§ EXERCISE DIRECTIONS
Leave every picture out and give back the lines below from the first through the line that holds "pinky dip: (85, 241)", exactly as written.

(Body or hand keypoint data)

☆ ☆ ☆

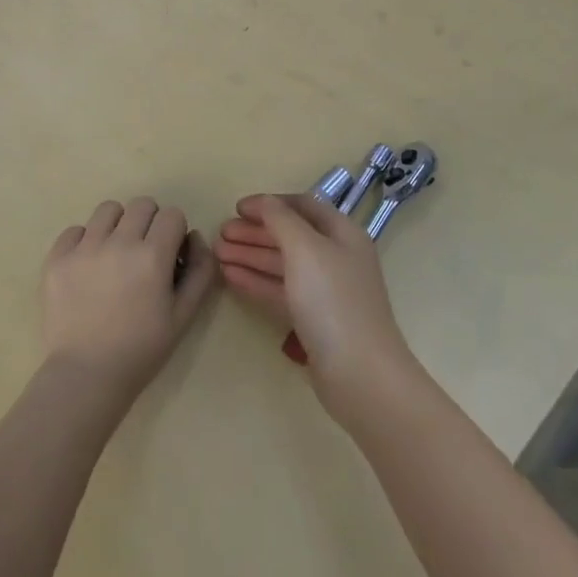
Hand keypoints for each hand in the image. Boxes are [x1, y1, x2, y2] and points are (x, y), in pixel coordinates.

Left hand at [42, 197, 217, 400]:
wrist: (86, 375)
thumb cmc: (142, 349)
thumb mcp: (184, 315)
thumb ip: (200, 271)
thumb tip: (194, 237)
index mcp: (152, 256)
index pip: (172, 214)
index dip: (175, 232)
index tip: (169, 254)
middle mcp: (118, 242)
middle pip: (141, 204)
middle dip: (149, 223)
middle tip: (144, 252)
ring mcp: (83, 248)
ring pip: (108, 210)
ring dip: (118, 224)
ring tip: (114, 253)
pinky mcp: (56, 258)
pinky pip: (75, 230)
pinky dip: (85, 241)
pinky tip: (88, 267)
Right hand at [215, 194, 415, 422]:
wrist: (360, 374)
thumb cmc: (332, 301)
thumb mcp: (304, 249)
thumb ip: (280, 219)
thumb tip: (263, 202)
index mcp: (342, 234)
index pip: (302, 206)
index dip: (269, 204)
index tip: (237, 208)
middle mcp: (336, 258)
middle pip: (290, 235)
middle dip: (255, 232)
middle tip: (220, 233)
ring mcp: (326, 291)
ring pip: (282, 264)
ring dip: (250, 255)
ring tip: (217, 253)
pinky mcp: (314, 320)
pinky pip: (281, 290)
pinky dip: (256, 280)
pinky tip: (230, 277)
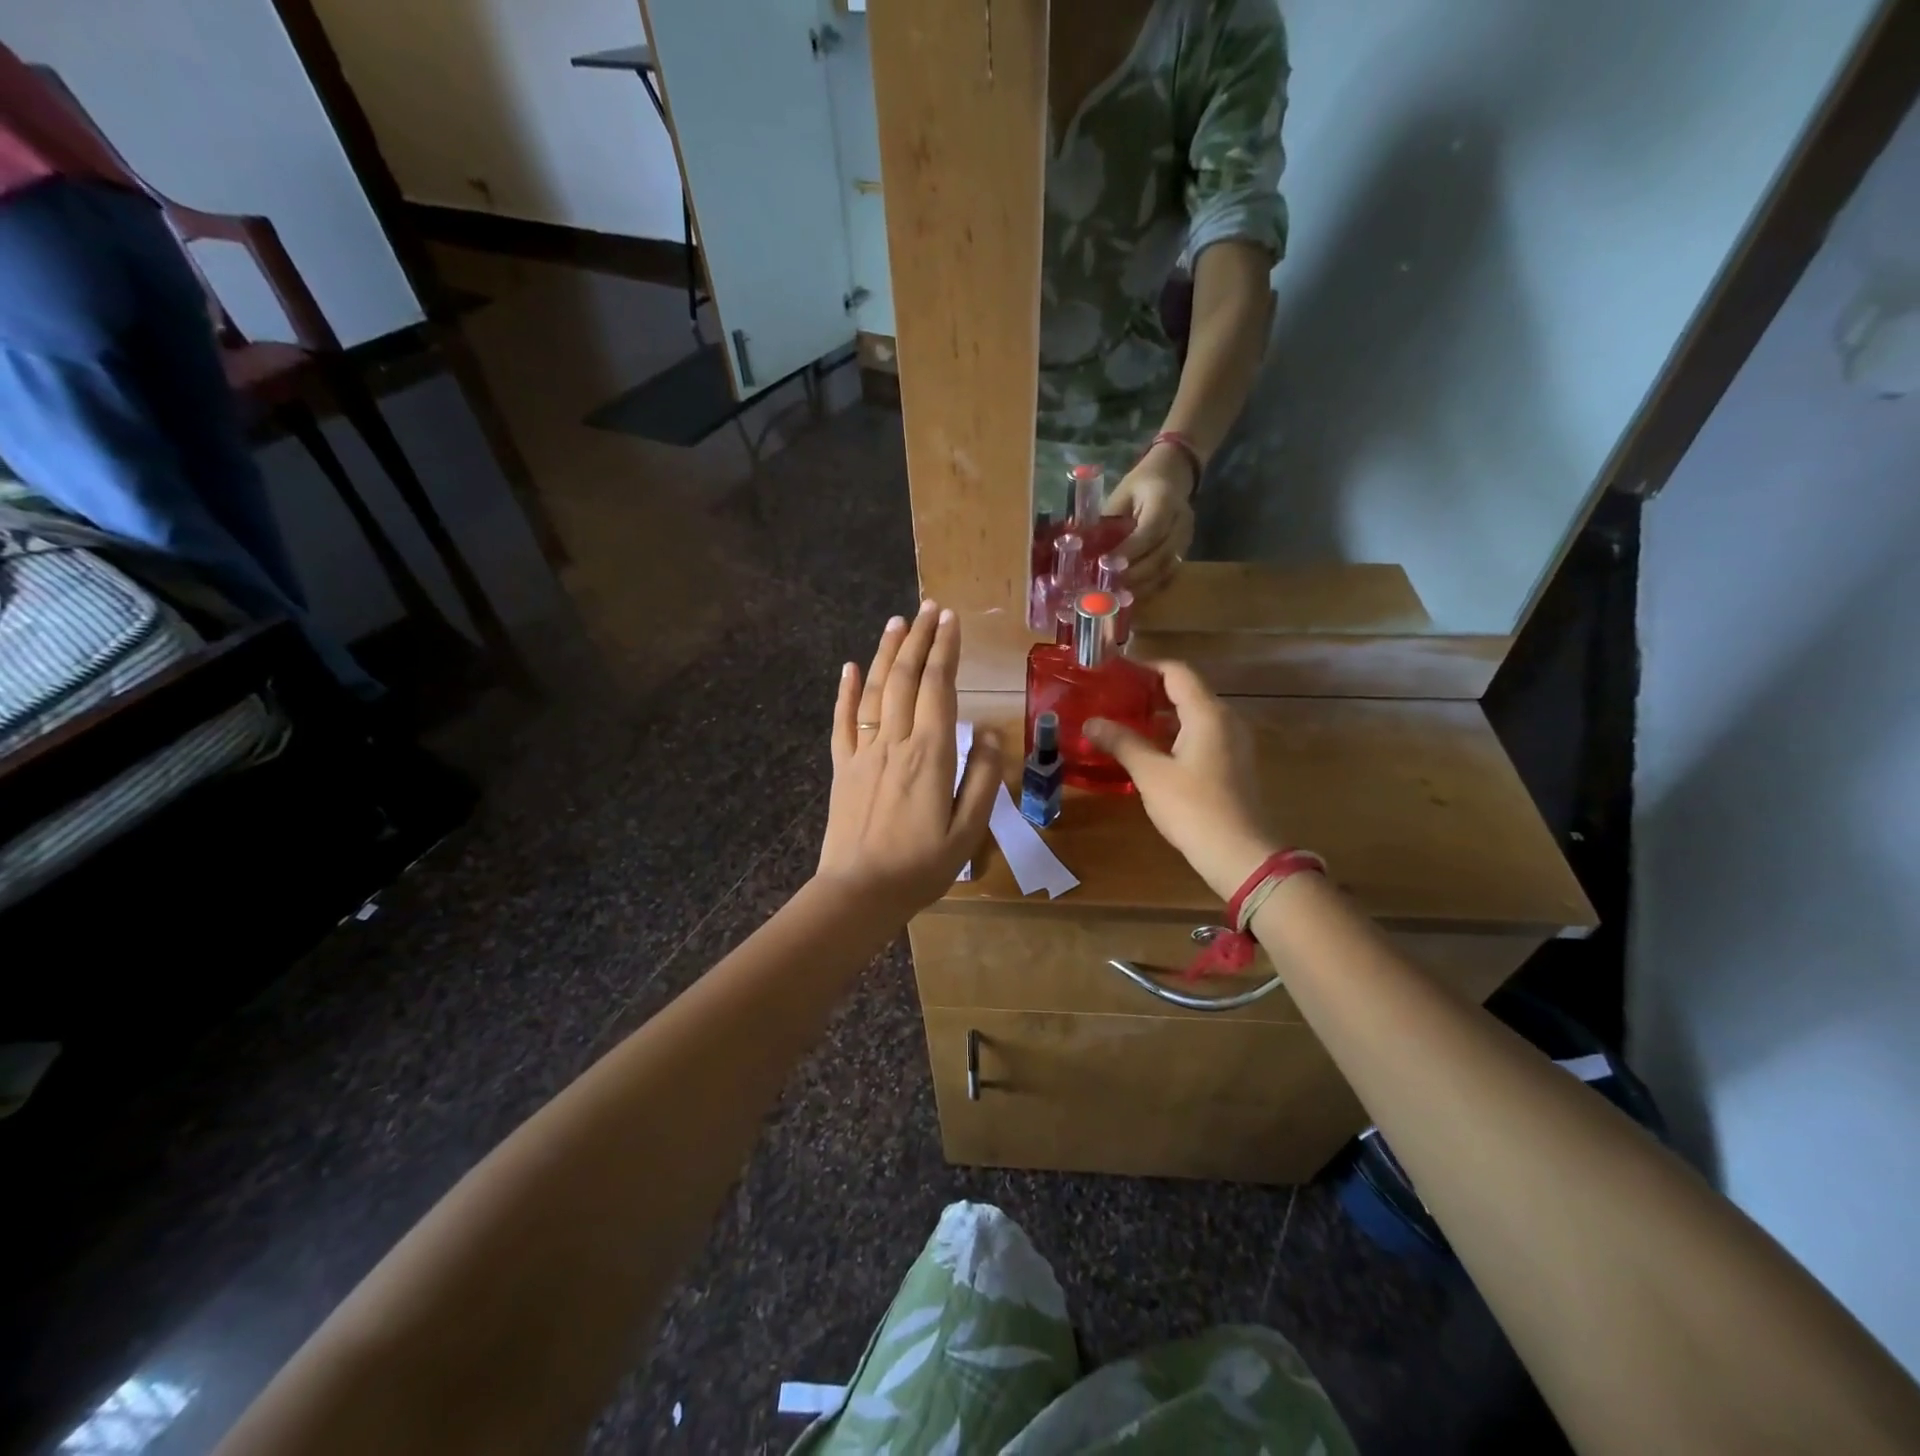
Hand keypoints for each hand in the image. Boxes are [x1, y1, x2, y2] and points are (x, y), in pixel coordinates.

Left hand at [815, 603, 1001, 914]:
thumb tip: (988, 731)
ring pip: (874, 691)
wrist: (859, 893)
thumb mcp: (968, 830)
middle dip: (918, 639)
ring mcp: (862, 752)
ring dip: (886, 653)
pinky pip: (842, 721)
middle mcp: (894, 742)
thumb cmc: (921, 867)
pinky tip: (849, 667)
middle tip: (929, 608)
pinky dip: (845, 691)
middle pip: (905, 678)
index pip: (938, 688)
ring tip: (897, 622)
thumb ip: (981, 777)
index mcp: (929, 755)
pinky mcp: (841, 767)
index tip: (951, 620)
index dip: (945, 650)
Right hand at [1084, 661, 1278, 900]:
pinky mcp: (1232, 764)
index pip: (1176, 672)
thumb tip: (1091, 722)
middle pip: (1186, 691)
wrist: (1239, 854)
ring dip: (1161, 715)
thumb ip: (1121, 742)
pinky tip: (1149, 750)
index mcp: (1207, 713)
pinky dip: (1174, 734)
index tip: (1114, 671)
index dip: (1145, 667)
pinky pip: (1201, 735)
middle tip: (1113, 697)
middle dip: (1149, 691)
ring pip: (1193, 715)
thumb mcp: (1150, 773)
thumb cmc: (1193, 807)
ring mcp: (1233, 742)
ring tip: (1124, 722)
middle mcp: (1225, 719)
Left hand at [1106, 444, 1196, 596]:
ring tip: (1116, 597)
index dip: (1130, 551)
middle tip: (1108, 587)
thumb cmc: (1140, 485)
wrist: (1173, 475)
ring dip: (1140, 586)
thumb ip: (1107, 523)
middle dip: (1134, 575)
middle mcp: (1181, 521)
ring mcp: (1186, 539)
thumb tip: (1082, 551)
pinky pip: (1168, 575)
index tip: (1106, 565)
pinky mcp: (1184, 552)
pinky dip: (1148, 587)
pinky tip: (1129, 596)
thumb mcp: (1120, 496)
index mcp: (1164, 500)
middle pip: (1161, 555)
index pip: (1151, 530)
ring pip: (1167, 570)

☆ ☆ ☆

§ RESULT FOR THIS EXERCISE
Hand keypoints for each hand in the image. Boxes are [x1, y1, x2, y2] and points are (x, y), in pixel coordinates.

Left hand at [42, 197, 217, 400]:
wrist: (86, 375)
thumb cmc: (142, 349)
thumb mcp: (184, 315)
thumb ip: (200, 271)
thumb tip: (194, 237)
index mcp: (152, 256)
index pip: (172, 214)
index dip: (175, 232)
index tip: (169, 254)
middle mcp: (118, 242)
middle pip: (141, 204)
middle dip: (149, 223)
middle tip: (144, 252)
ring mcp: (83, 248)
ring pip: (108, 210)
ring dip: (118, 224)
ring tip: (114, 253)
pinky mcp: (56, 258)
pinky pip: (75, 230)
pinky dip: (85, 241)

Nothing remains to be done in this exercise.